## WHAT IS NEEDED
Directions for the data below: repeat exactly the lines from the one with "5S Kolaylıktır Kılıç" through the one with "Voit peruuttaa tilauksen", both included, and omit all pictures.

## EXTRACTED DATA
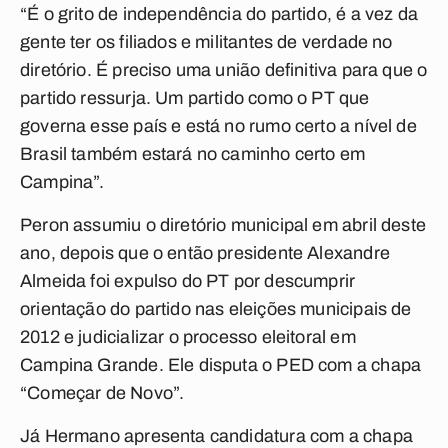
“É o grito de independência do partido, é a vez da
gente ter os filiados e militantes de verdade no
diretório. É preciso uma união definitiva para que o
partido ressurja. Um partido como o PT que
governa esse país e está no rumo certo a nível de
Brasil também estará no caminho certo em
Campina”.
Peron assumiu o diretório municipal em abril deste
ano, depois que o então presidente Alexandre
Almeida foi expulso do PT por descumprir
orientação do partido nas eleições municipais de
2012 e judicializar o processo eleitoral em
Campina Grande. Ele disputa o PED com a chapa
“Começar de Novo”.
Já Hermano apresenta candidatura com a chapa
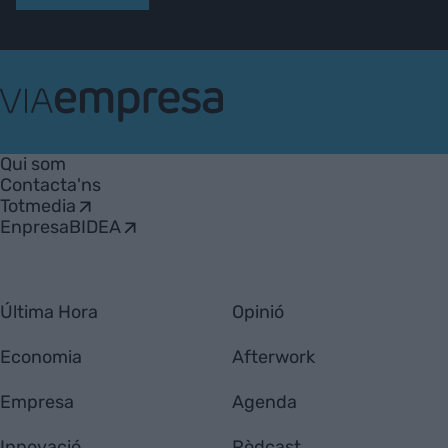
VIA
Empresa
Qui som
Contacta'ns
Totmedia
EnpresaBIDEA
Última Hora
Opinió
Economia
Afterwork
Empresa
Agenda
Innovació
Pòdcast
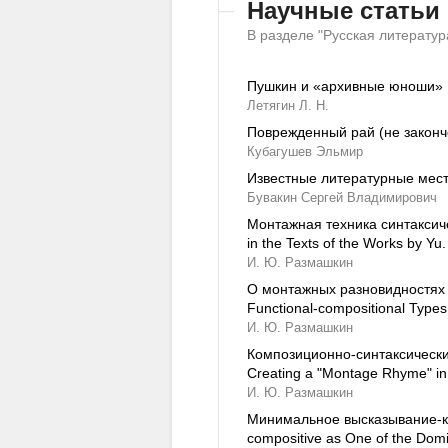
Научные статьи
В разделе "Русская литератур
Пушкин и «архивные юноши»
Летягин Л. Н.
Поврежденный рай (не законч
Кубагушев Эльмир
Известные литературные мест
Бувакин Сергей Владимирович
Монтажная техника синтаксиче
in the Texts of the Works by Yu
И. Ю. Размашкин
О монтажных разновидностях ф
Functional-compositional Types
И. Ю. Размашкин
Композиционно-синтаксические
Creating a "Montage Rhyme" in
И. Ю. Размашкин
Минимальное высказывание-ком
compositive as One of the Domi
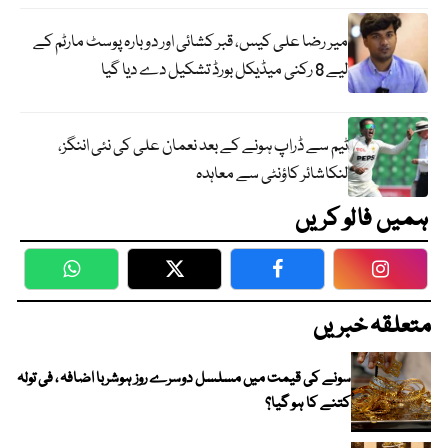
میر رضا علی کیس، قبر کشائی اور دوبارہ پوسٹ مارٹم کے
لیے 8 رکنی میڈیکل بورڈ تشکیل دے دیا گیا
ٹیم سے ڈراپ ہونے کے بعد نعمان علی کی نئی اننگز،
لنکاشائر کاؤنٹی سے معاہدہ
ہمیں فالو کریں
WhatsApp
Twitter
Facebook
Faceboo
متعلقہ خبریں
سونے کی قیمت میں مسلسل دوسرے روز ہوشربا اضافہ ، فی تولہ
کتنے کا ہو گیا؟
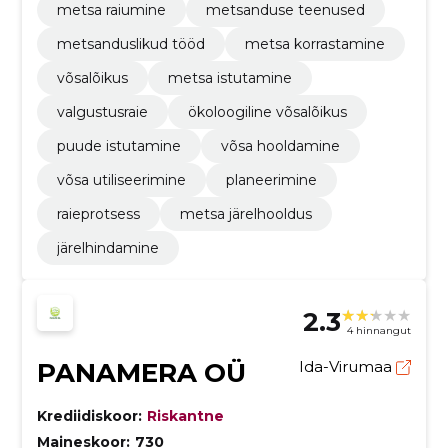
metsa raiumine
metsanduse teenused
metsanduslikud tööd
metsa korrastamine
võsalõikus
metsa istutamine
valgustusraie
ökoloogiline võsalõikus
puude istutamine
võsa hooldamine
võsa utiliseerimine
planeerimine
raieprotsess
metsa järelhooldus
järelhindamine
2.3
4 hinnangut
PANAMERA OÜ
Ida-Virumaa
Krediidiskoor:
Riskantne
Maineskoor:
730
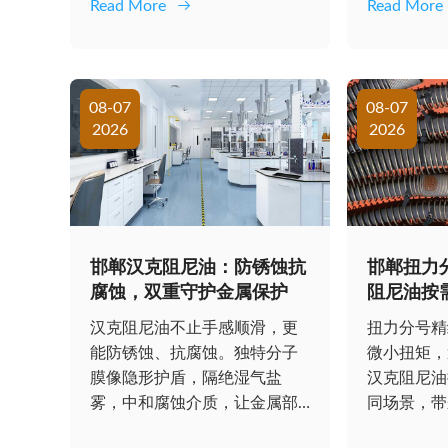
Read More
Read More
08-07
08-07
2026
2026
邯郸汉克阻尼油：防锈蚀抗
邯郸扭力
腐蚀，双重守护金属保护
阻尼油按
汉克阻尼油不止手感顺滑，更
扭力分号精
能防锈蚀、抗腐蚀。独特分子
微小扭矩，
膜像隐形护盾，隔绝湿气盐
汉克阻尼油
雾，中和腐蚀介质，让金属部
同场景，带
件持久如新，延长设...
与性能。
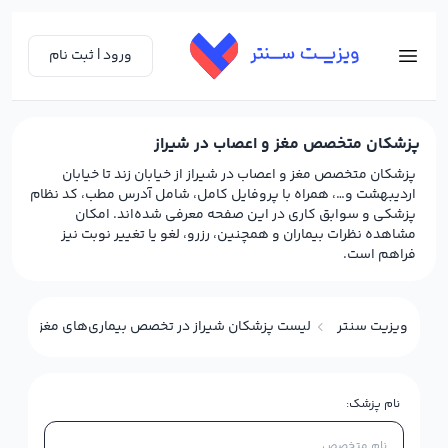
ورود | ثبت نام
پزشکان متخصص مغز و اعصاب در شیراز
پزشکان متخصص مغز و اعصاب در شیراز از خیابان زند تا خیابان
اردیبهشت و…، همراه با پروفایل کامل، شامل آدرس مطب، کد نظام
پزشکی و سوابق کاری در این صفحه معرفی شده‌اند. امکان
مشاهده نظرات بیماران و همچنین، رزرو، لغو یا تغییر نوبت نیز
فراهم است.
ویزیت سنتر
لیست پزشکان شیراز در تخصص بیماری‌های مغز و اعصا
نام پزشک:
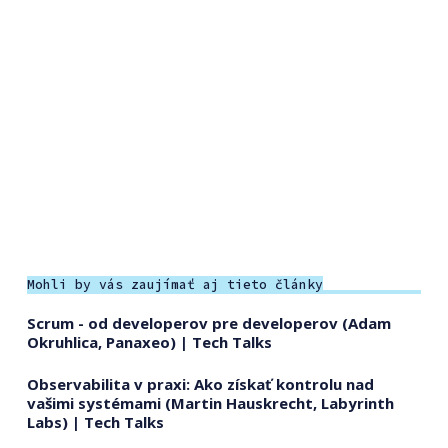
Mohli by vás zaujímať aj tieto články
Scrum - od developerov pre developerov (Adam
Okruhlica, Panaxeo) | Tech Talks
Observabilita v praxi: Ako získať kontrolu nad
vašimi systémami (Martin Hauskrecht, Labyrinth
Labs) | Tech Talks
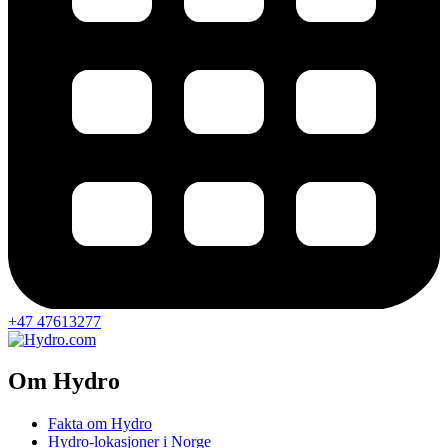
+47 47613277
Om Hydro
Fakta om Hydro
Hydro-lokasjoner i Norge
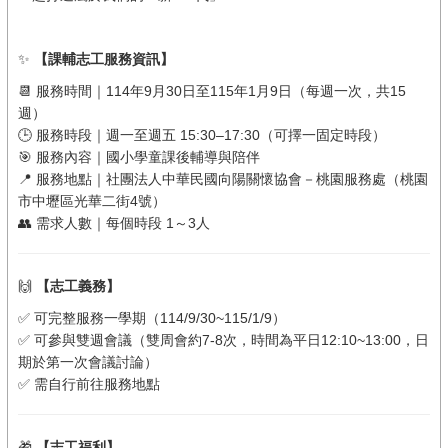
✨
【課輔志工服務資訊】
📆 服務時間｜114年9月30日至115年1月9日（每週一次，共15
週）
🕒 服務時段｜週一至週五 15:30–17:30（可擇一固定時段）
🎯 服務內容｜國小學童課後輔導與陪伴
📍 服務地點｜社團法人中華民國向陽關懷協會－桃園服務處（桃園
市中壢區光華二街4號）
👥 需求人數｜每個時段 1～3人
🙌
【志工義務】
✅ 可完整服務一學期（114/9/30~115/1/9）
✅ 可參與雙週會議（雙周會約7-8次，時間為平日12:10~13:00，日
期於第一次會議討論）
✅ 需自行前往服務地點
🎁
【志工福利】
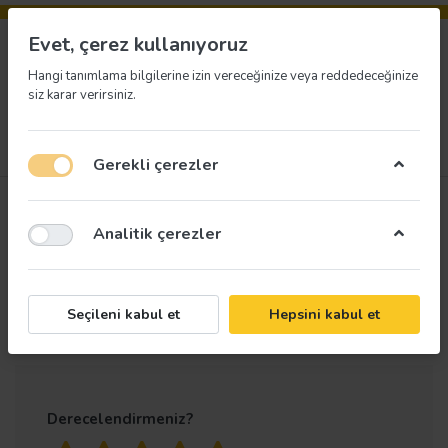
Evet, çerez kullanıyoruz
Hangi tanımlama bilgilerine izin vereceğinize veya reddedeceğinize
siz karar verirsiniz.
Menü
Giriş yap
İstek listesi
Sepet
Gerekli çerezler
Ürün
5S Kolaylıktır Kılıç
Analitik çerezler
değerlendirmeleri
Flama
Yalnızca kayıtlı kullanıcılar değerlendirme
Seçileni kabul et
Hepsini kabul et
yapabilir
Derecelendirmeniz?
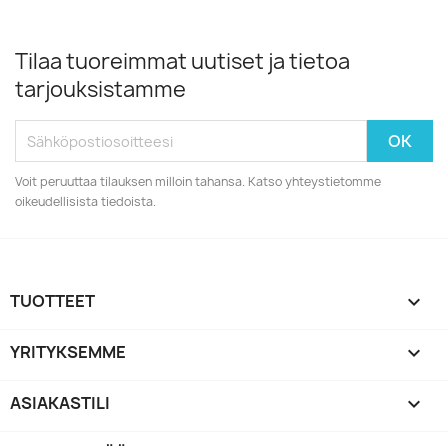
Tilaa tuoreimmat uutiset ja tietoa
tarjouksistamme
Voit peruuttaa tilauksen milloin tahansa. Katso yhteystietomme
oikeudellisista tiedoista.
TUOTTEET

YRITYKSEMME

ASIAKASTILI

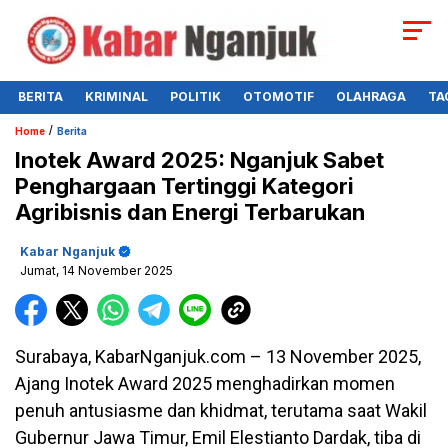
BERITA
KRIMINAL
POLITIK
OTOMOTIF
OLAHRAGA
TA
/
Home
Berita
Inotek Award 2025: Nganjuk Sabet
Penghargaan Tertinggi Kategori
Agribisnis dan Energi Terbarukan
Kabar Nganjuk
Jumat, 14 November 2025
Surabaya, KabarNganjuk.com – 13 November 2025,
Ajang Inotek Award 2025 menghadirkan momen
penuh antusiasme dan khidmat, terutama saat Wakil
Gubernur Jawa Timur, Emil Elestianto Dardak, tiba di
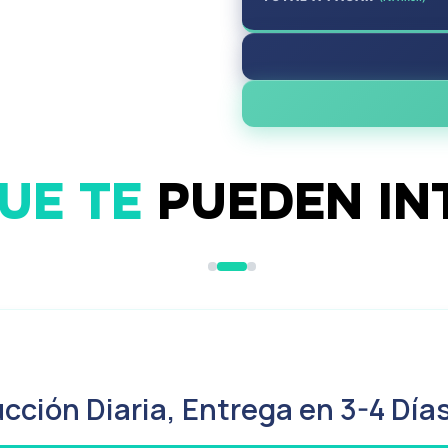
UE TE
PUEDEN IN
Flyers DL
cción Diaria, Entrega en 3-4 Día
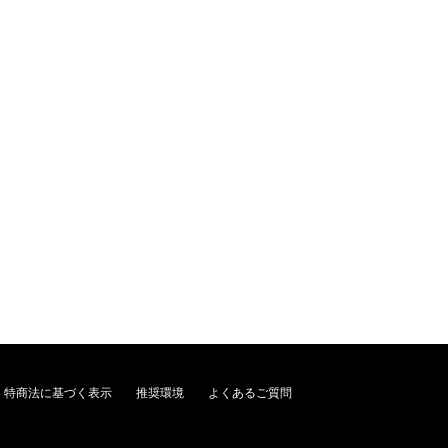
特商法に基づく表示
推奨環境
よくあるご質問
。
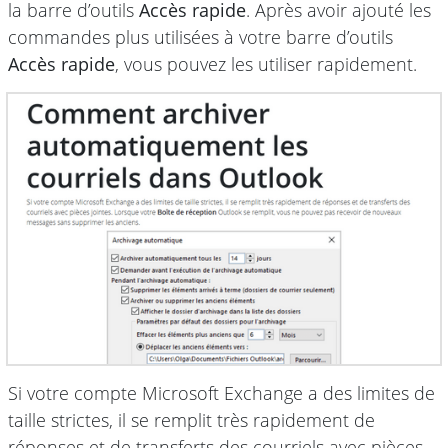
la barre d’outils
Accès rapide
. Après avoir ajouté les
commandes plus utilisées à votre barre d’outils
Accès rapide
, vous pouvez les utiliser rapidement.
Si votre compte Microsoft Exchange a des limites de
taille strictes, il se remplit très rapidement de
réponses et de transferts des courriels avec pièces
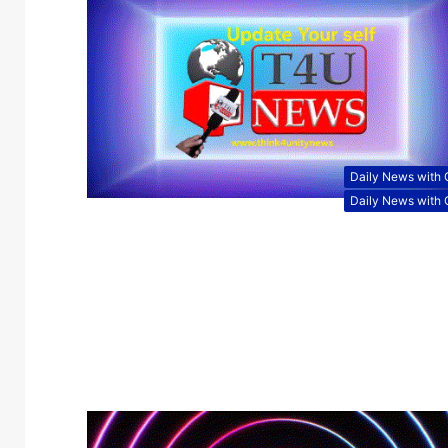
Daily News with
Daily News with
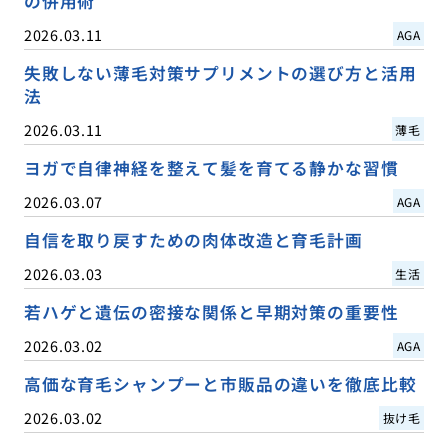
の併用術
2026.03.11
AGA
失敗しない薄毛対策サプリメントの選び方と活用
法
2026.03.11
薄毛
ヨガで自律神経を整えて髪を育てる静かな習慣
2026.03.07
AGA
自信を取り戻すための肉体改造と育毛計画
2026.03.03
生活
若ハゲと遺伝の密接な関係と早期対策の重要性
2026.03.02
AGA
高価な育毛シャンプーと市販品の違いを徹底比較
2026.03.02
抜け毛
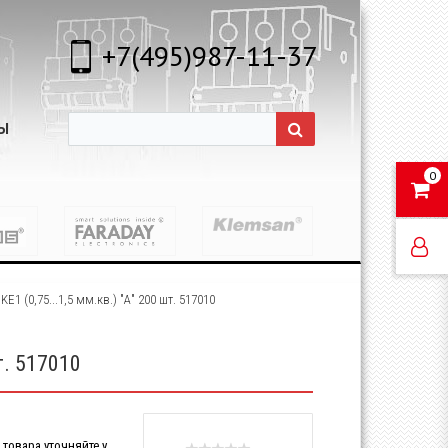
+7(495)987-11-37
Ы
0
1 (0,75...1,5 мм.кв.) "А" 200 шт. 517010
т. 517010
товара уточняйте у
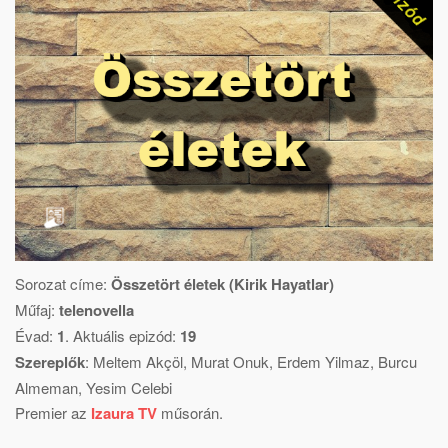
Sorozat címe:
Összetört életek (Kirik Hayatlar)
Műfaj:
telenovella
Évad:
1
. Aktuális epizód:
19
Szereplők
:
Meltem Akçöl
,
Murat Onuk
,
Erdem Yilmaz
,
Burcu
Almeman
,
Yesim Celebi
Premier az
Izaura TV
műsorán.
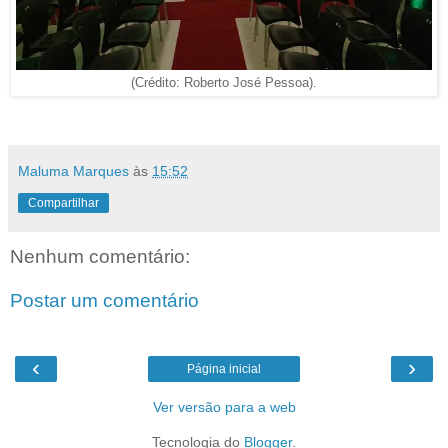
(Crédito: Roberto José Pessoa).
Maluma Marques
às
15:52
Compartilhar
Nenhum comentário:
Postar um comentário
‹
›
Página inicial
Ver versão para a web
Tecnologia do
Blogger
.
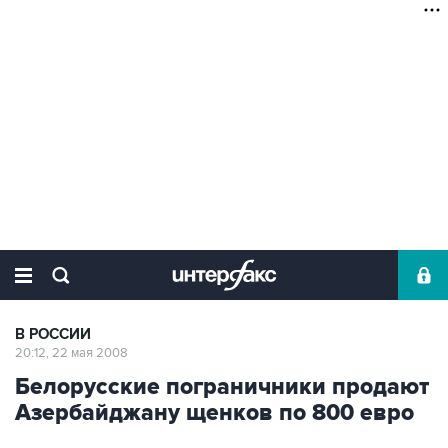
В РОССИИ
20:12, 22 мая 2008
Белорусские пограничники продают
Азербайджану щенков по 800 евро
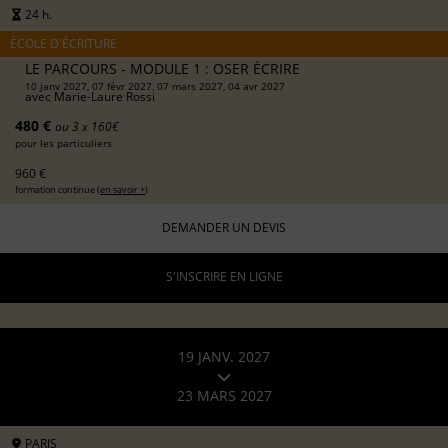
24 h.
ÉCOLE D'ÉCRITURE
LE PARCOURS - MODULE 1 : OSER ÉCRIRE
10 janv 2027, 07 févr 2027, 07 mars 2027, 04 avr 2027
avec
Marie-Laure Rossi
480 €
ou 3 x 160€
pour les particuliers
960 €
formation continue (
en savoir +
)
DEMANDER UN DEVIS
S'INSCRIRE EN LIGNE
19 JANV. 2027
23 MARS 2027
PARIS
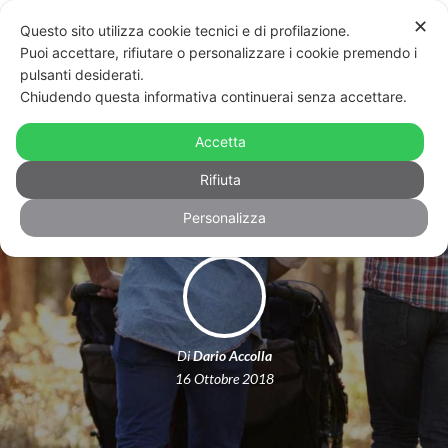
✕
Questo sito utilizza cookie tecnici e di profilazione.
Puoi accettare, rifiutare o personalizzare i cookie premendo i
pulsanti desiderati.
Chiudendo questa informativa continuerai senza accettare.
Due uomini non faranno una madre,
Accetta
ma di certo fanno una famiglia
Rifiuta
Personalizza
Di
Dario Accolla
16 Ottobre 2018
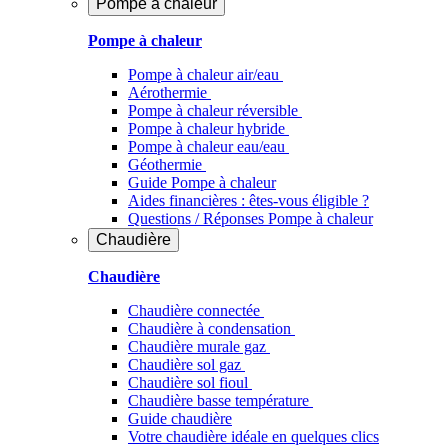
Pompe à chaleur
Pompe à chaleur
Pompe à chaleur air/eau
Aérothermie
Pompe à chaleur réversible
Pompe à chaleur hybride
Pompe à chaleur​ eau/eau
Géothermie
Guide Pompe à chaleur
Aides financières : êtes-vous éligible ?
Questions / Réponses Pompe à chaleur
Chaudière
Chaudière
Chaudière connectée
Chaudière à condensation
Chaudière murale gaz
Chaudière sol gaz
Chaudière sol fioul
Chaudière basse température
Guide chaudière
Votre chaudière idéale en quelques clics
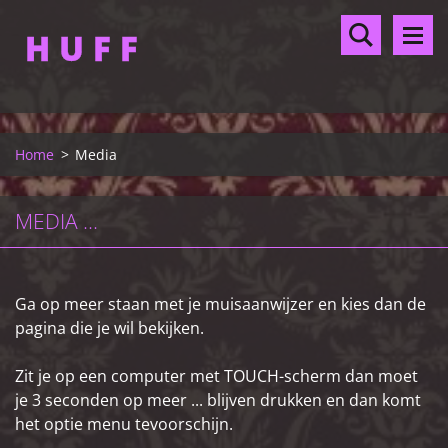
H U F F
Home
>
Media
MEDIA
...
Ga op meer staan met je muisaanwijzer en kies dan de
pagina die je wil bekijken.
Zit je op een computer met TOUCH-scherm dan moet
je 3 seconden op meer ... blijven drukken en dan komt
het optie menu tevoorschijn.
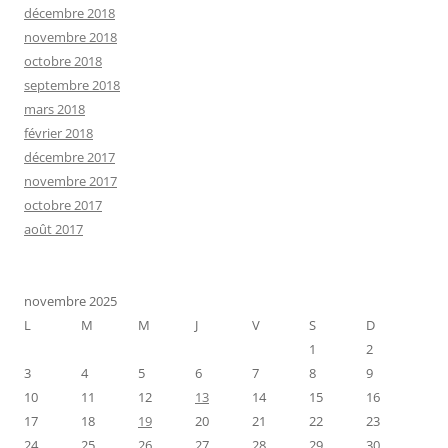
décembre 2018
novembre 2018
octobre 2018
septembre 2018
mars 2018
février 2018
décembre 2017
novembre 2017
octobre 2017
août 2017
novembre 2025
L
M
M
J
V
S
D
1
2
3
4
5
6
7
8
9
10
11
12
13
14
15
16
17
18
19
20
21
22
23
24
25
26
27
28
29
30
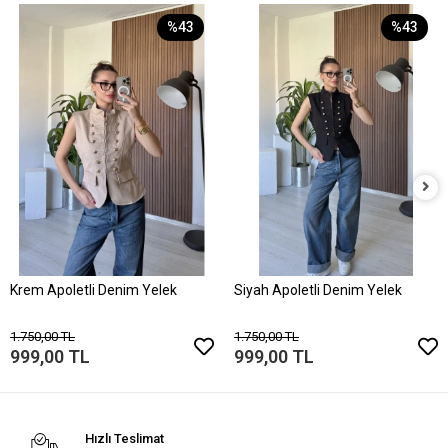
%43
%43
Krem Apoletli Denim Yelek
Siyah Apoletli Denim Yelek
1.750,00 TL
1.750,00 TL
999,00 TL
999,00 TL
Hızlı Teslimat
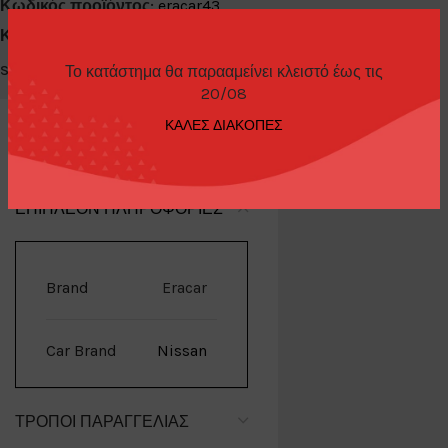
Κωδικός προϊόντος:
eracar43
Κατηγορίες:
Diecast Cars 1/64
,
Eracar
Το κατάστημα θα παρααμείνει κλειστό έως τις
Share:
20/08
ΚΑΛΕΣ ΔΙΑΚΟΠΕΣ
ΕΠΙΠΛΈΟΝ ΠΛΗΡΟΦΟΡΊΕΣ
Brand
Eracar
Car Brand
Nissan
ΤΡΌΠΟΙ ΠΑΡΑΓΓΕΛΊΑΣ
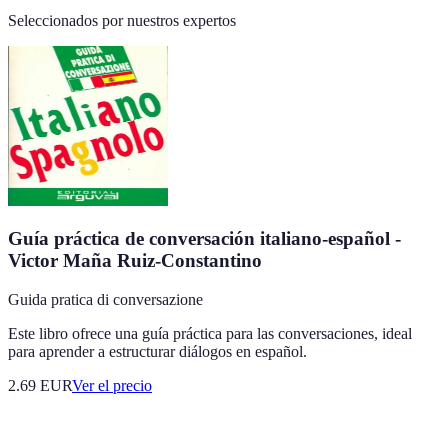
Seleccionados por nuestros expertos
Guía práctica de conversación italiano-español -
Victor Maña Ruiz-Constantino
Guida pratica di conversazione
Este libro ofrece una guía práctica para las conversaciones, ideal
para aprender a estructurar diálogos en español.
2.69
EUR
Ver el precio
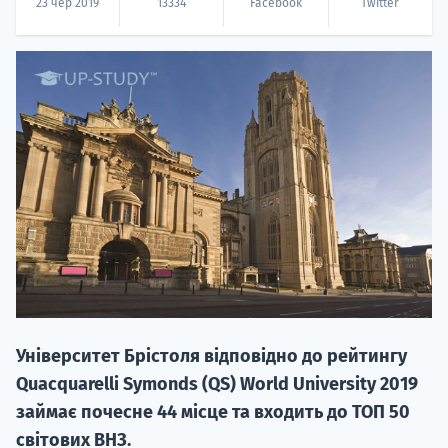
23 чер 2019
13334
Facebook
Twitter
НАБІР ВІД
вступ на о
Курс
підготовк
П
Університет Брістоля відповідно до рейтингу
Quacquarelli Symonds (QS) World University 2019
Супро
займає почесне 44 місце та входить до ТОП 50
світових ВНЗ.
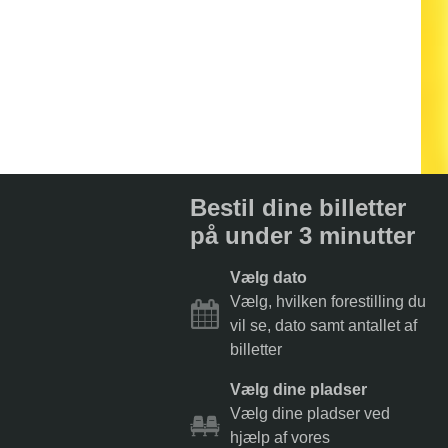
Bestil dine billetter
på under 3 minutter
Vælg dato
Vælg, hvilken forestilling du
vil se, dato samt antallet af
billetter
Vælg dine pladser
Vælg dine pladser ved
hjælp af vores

## FINAL ANSWER
5S Kolaylıktır Kılıç
Analitik çerezler
değerlendirmeleri
Flama
Yalnızca kayıtlı kullanıcılar değerlendirme
Seçileni kabul et
Hepsini kabul et
yapabilir
Derecelendirmeniz?
Tilaa tuoreimmat uutiset ja tietoa
tarjouksistamme
Voit peruuttaa tilauksen milloin tahansa. Katso yhteystietomme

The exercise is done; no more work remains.